Un préjugé bien plus funeſte reſteroit à vaincre. Il eſt généralement établi chez ces peuples que les occupations sédentaires ne conviennent qu’à des femmes. Cet orgueil inſensé avilit tous les travaux aux yeux des hommes. Un miſſionnaire intelligent ne perdroit pas ſon tems à combattre cet aveuglement. Il anobliroit la culture, en travaillant lui-même avec les enfans ; & il réuſſiroit par ce noble & heureux ſtratagême, à donner aux jeunes gens des mœurs nouvelles. Peutêtre parviendroit-on à vaincre l’indolence des pères même, ſi l’on ſavoit leur donner des beſoins. Il n’eſt pas ſans vraiſemblance qu’ils demanderoient à la terre des productions pour les échanger contre des marchandiſes dont l’uſage leur ſeroit devenu néceſſaire.

Ce but ſalutaire s’éloigneroit infiniment, ſi l’on aſſujettiſſoit les ſauvages réunis à une capitation & à des corvées, comme ſe le ſont permis les Portugais & les Eſpagnols ſur les bords de l’Amazone, de Rio-Negro & de l’Orénoque. Il faut que ces peuples aient joui pendant des ſiècles, des bienfaits de la civiliſation, avant d’en porter les charges. Cependant, après cette révolution heureuſe, la Guyane ne rempliroit encore que très-imparfaitement les vues étendues que peut avoir la cour de Verſailles. Jamais les foibles mains des Indiens ne feront croître que des denrées de valeur médiocre. Pour obtenir de riches productions, il faudra recourir néceſſairement aux bras nerveux des nègres.

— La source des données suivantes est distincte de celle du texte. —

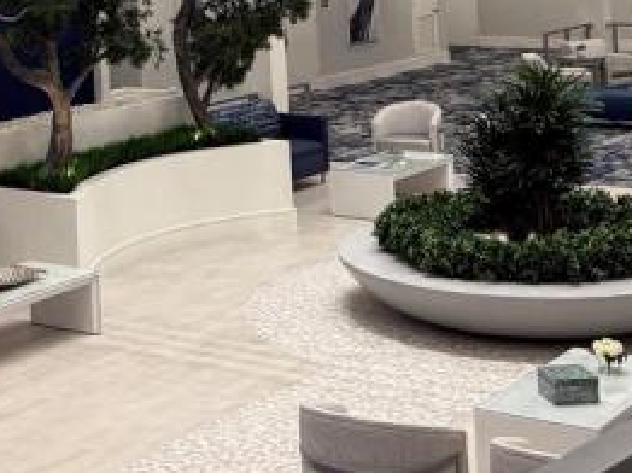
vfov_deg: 15.7
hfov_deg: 21.7
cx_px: 46
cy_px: -179
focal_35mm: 88
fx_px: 1605
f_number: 1.78
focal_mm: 6.76
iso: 160
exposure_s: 1/121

On craint la facilité qu’auront ces eſclaves pour déſerter de leurs ateliers. Ils ſe réfugieront, ils s’attrouperont, ils ſe retrancheront, dit-on, dans de vaſtes forêts, où l’abondance du gibier & du poiſſon rendra leur ſubſiſtance aisée ; où la chaleur du climat leur permettra de ſe paſſer de vêtement ; où les bois propres à faire des arcs & des flèches ne leur manqueront jamais. Cent d’entr’eux avoient pris ce parti, il y a environ trente ans. Les troupes envoyées pour les remettre ſous la chaîne, furent repouſſées. Cet échec faiſoit craindre une défection générale. La colonie entière étoit conſternée. On ne ſavoit à quoi ſe réſoudre, lorſqu’un miſſionnaire part, ſuivi d’un ſeul noir, arrive à l’endroit où s’étoit livré le combat, dreſſe un autel, appelle les déſerteurs par le moyen d’une clochette, leur dit la meſſe, les harangue, & les ramène tous, tous ſans exception, à leurs anciens maîtres. Mais les Jéſuites qui avoient mérité & obtenu la confiance de ces malheureux, ne ſont plus dans la colonie ; & leurs ſucceſſeurs n’ont montré ni la même activité, ni une connoiſſance égale du cœur de l’homme. Cependant, il ne ſeroit peut-être pas impoſſible de prévenir l’évaſion de ces infortunées victimes de notre cupidité, en rendant leur condition ſupportable. La loi de la néceſſité, qui commande même aux tyrans, preſcrira, dans cette région, une modération que l’humanité ſeule devroit inſpirer par-tout.